48
votes

I was just comparing the performance of scala actors vs java threads.

I was amazed to see the difference, I observed that with my system I was able to spawn maximum ~2000 threads (live at a time) only But with the same system I was able to spawn ~500,000 actors of scala.

Both programs used around 81MB of Heap memory of JVM.

Can you explain How java thread are this much heavy weight than scala / akka actors? What is the key factor which made scala-actor this much light weight?

If I want to achieve best scalability, Should I go for actor based web server instead of java based traditional web/app server like JBoss or Tomcat?

Thanks.

2
As for your web server question, it depends on what you need. There are really scalable solutions wrt to high throughput, based on NIO like Netty, and they don't use actors. Do you need a full blown web server? high traffic services? High integration with known frameworks (jee, spring,...)? Actors in general, and Akka 2.1 in particular with support for clustering, or play! which is based on akka, are a "scalable" solution, too, but there's no silver bullet for all scenarios. It really depends on your needs.pagoda_5b

2 Answers

39
votes

Scala actors (including the Akka variety) use Java threads. There's no magic: more than a few thousand threads running simultaneously is a problem for most desktop machines.

The Actor model allows for awake-on-demand actors which do not occupy a thread unless they have work to do. Some problems can be modeled effectively as lots of sleeping agents waiting to get some work, who will do it relatively quickly and then go back to sleep. In that case, actors are a very efficient way to use Java threading to get your work done, especially if you have a library like Akka where performance has been a high priority.

The Akka docs explain the basics pretty well.
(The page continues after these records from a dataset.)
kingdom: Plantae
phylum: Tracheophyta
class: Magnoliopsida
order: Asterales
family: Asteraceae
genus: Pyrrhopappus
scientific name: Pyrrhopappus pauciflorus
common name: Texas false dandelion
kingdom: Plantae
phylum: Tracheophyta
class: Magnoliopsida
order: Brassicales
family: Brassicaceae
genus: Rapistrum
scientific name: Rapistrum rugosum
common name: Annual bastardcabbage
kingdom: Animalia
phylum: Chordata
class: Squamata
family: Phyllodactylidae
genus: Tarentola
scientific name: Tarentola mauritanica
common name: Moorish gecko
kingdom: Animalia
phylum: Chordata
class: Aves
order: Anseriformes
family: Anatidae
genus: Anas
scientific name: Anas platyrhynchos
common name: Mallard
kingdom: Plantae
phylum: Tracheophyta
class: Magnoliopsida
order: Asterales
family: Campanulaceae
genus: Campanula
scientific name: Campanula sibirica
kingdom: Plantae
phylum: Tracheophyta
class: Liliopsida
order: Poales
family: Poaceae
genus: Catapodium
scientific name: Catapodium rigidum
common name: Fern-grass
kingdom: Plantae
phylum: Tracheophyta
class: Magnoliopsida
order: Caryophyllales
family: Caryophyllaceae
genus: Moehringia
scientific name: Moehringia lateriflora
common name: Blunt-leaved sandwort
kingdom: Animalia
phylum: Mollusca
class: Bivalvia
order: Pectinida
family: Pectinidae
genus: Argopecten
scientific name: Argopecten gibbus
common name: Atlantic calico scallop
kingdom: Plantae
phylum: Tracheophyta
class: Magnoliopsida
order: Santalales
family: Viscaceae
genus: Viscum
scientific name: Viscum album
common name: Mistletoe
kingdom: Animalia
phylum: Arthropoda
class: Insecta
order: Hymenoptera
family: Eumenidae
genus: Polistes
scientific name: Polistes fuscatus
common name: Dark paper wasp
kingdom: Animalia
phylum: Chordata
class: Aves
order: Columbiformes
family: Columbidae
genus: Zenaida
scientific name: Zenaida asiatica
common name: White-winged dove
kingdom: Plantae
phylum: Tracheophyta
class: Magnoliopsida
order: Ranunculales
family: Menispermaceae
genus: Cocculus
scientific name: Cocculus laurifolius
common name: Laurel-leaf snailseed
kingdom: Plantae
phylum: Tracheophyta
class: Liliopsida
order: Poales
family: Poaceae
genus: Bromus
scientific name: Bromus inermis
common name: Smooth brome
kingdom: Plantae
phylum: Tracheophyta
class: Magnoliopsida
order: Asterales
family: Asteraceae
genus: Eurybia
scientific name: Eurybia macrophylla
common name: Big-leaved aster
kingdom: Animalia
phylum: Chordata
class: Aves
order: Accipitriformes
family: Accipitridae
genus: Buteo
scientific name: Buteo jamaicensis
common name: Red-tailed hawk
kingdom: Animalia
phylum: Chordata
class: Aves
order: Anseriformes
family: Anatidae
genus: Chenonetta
All reasonably scalable web servers have to solve this sort of problem one way or another; you probably ought not be basing your decision for web server primarily on whether actors are used under the hood, and regardless of what you use you can always add actors yourself.

19
votes

An Akka actor is not equivalent to a thread. It is more like a Callable that is executed on a threadpool.

When a message is dispatched to an actor, that actor is placed on a threadpool to process the message. When it is done, the pooled thread can be used to execute other actors.